今回の作品は、開館120年を迎える美術館が、グローバル化の波の中で改装された2年間の軌跡を追ったものです。
豪華な天井画や壁画を持つ、ネオ・ルネッサンス様式の建物自体が芸術品そのもの。そこに現代美術家のシャンデリアや先端技術のガラスケースなどを備えた姿は、新旧の競演ともいうべき革新性を備えています。また、クラーナハ、フェルメール、カラヴァッジオ、ベラスケスなどの名画から絢爛豪華な美術工芸品、そして世界最多を誇る「バベルの塔」で有名なブリューゲルコレクションなどが、展示経過や修復光景などを通して映し出される様は、鑑賞の場とは違う面白さを感じます。
また、それぞれの立場で誇りをもって仕事をしている美術館スタッフの数々の言葉は、美術ファンならずとも金言のごとく響き渡ってくると思います。

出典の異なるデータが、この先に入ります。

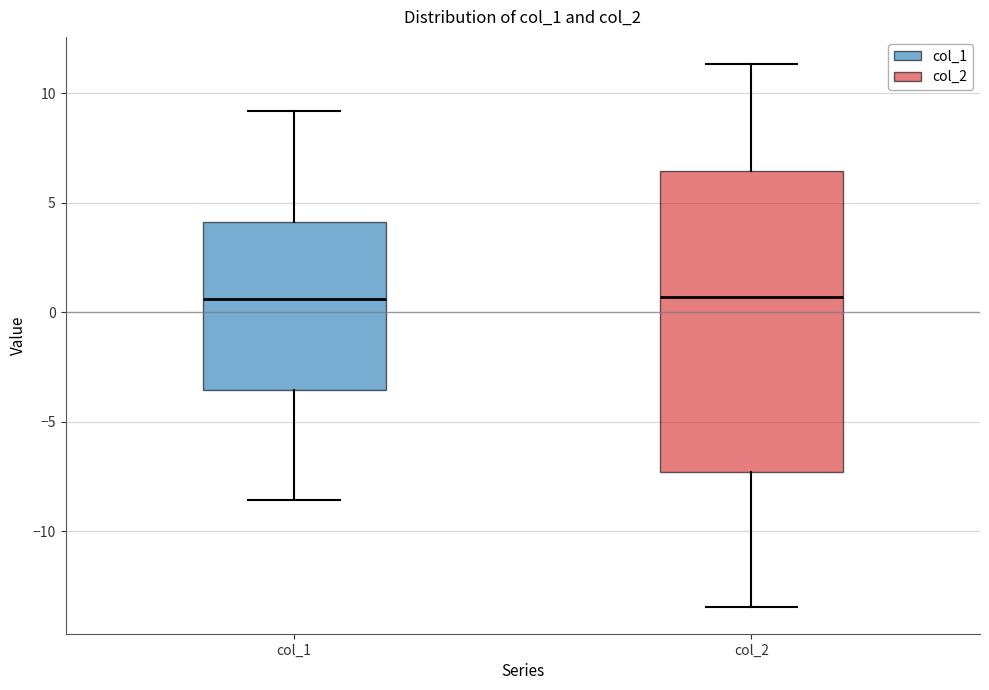

Reading left to right, transcribe this box plot: for each box, give where its median line is, the range the box spans, and where its two whiskers end, as read against the y-axis. The values are not printed on the chart, so give them approximately, as read against the axis.

col_1: median 0.5, box -3.5 to 4.0, whiskers -8.5 to 9.0
col_2: median 0.5, box -7.5 to 6.5, whiskers -13.5 to 11.5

この数年、世界の美術館を幾同様に転換期を迎え、様々な形で美術館ドキュメンタリーが制作されていますが、こうした作品を観ることで、一般的には敷居の高い美術鑑賞の垣根が取られ、美術鑑賞の広がりが生まれてくるように感じられます。
こうした作品を美術鑑賞の材料にして、美術館に親しみをもってもらえればと思います。